Calcar fracture gapping
During the surgery, anteromedial calcar fracture gapping was frequent. Zhang et al. [31, 32] reported that an inferior medial gap (mean and standard deviation, 9.2 ± 4.6 mm) appears during intramedullary nailing in basicervical trochanteric fractures, called the reverse wedge effect. In addition, inferior placement of the guidewire is beneficial for acquiring an ideal Cal-TAD. However, when the spiral blade is hammered into the head and neck bone, it easily impinges on the bone block due to the narrow local space and promotes separation of the bone block, which is called the impingement effect [33]. It is worth noting that calcar fracture gapping is also a subset criterion for fracture reduction quality. Baumgaertner reduction quality criteria considered the displacement of fragments in the AP or lateral view of more than 4 mm as unacceptable criteria [24, 34].

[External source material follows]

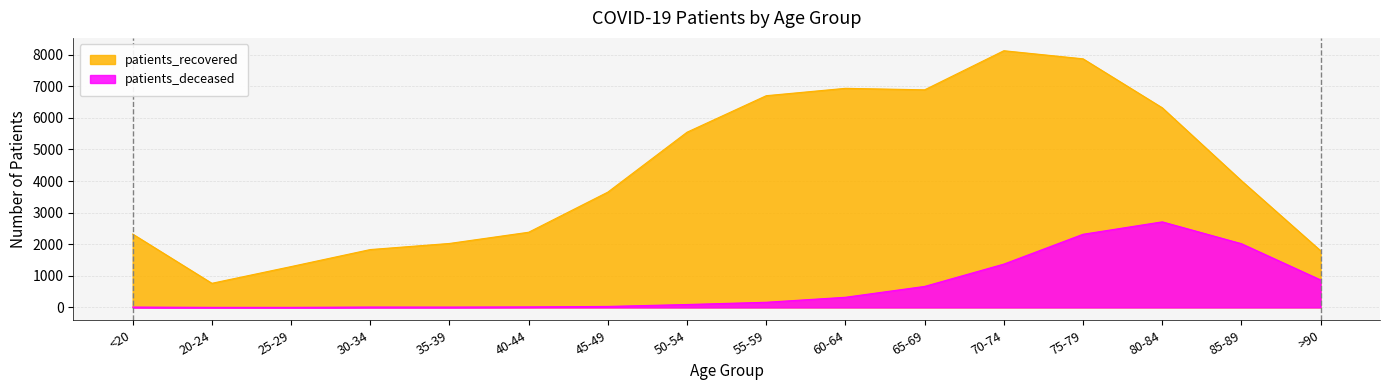

Reading right to left, list all the values displayed in this chart.

patients_recovered: 1794	4011	6319	7868	8124	6887	6934	6701	5546	3650	2380	2025	1832	1293	764	2322
patients_deceased: 871	2018	2709	2316	1372	666	322	164	93	32	18	12	13	3	3	12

Existing larger calcar fracture gapping is associated with a poor prognosis. Parry et al. [20] revealed that calcar gapping and fracture classification was related to over sliding of lag screws leading to revision surgeries, which is consistent with our results. Ciufo et al. [19] also revealed that basicervical gapping (defined as cortical diastasis > 3 mm) and mal-reduction were risk factors for cutting out in trochanteric fractures treated by cephalomedullary nails. Lobo-Escolar et al. [35] demonstrated that diastasis of fragments > 3 mm postoperatively was significantly more common in the cut-out group treated with femoral intramedullary nailing. In this research, we discovered that calcar fracture gapping in the AP (OR, 2.022; 95% CI, 1.456–2.808; p < 0.001) and lateral (OR, 1.437; 95% CI, 1.060–1.947; p = 0.019) views were risk factors leading to the negative transformation of anteromedial cortical support.
Mechanisms lead to the change
Limited fracture gapping is beneficial for subsequent fragment sliding and secondary stability to achieve medial cortex-to-cortex contact. However, the cortex-to-cortex buttress will not be realised if the space is larger than one cortical thickness. Due to the biomechanical characteristics of the hip joint, the head-neck fragment obliquely slides in the inferior lateral direction until it contacts the intramedullary nail, which gains implant support. Therefore, the existing larger calcar gap might lead to the loss of anteromedial cortical support during the sliding process [1]. In addition to calcar fracture gapping, other factors might also interfere with sliding and change anteromedial cortical support. Possible factors include the capacity to activate head-neck sliding, the orientation of sliding, external rotation of the femoral shaft, and rotation during sliding.
Study limitations
The limits of this research were the retrospective analysis and the number of cases enrolled. The intraoperative fluoroscopic images were low in resolution, which possibly led to an error during the measurement. However, intraoperative CT was not always available in the majority of operating theatres. The pixel ratio calculation method was beneficial for decreasing the error. Osteoporosis severity was not analysed in this research, as we considered that patients over 60 years old who suffered from low-energy fractures could be diagnosed with severe osteoporosis.